- _PASSAGE PROVIDED_
Abstract
Marginal probability density and cumulative distribution functions are presented for multidimensional variables defined by nonsingular affine transformations of vectors of independent two-piece normal variables, the most important subclass of Ferreira and Steel's general multivariate skewed distributions. The marginal functions are obtained by first expressing the joint density as a mixture of Arellano-Valle and Azzalini's unified skew-normal densities and then using the property of closure under marginalization of the latter class.
1. Introduction
In the literature on probability distributions, there are several approaches for extending the multivariate normal distribution with the introduction of some sort of skewness. Arellano-Valle et al. [1] provide a unified view of this literature. The largest group of contributions was initiated by Azzalini and Dalla Valle [2] and Azzalini and Capitanio [3] and generalizes the univariate skew-normal (SN) distribution studied by Azzalini [4, 5]. These “multivariate skew-normal distributions” are generated from a normal distribution either by conditioning on a truncated variable or by a convolution mechanism.
An alternative approach was proposed by Ferreira and Steel [6–8] and is based on nonsingular affine transformations of random vectors with independent components, each having a skewed distribution with probability density function (pdf) constructed from a symmetric distribution using the inverse scaling factor method introduced by Fernández and Steel [9]. (Arellano-Valle et al. [10] consider a general class of asymmetric univariate distributions that includes the distributions generated according to the procedure proposed by Fernández and Steel [9] as a special case.) If the univariate symmetric distribution is the standard normal, then the corresponding univariate skewed distribution becomes (with a different parameterization) the two-piece normal (tpn) analyzed by John [11] (see also Johnson et al. [12]). To overcome an issue of overparameterization, Ferreira and Steel [7, 8] pay particular attention to the subclass associated with transformation matrices that can be factorized as the product of an orthogonal matrix and a diagonal positive definite matrix. Villani and Larsson [13] studied this subclass when the basic univariate skewed distribution is the tpn and named these distributions “multivariate split normal.”

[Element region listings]
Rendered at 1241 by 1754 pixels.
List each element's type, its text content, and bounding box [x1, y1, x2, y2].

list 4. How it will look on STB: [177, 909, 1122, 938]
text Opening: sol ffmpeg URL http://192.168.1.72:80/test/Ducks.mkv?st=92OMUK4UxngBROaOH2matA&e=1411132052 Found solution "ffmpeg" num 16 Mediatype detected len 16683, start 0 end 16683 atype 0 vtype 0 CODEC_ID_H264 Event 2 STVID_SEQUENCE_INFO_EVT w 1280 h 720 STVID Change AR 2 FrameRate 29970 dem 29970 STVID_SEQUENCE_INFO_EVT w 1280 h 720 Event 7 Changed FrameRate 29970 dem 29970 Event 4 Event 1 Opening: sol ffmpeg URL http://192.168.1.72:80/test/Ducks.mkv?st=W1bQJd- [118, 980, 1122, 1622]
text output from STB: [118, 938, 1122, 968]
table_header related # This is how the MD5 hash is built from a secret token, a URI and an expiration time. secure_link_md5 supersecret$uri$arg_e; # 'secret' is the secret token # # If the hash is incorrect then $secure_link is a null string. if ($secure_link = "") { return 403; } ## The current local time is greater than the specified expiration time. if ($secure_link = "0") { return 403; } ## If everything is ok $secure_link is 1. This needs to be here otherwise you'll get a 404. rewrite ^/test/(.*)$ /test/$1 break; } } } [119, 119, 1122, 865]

- _REQUIREMENT_
Reproduce the stretch of the passage on skewed multivariate distributions that opens with the words "1. Introduction" and closes with "a convolution mechanism.".

- _REPLY TO THE EXERCISE_
1. Introduction
In the literature on probability distributions, there are several approaches for extending the multivariate normal distribution with the introduction of some sort of skewness. Arellano-Valle et al. [1] provide a unified view of this literature. The largest group of contributions was initiated by Azzalini and Dalla Valle [2] and Azzalini and Capitanio [3] and generalizes the univariate skew-normal (SN) distribution studied by Azzalini [4, 5]. These “multivariate skew-normal distributions” are generated from a normal distribution either by conditioning on a truncated variable or by a convolution mechanism.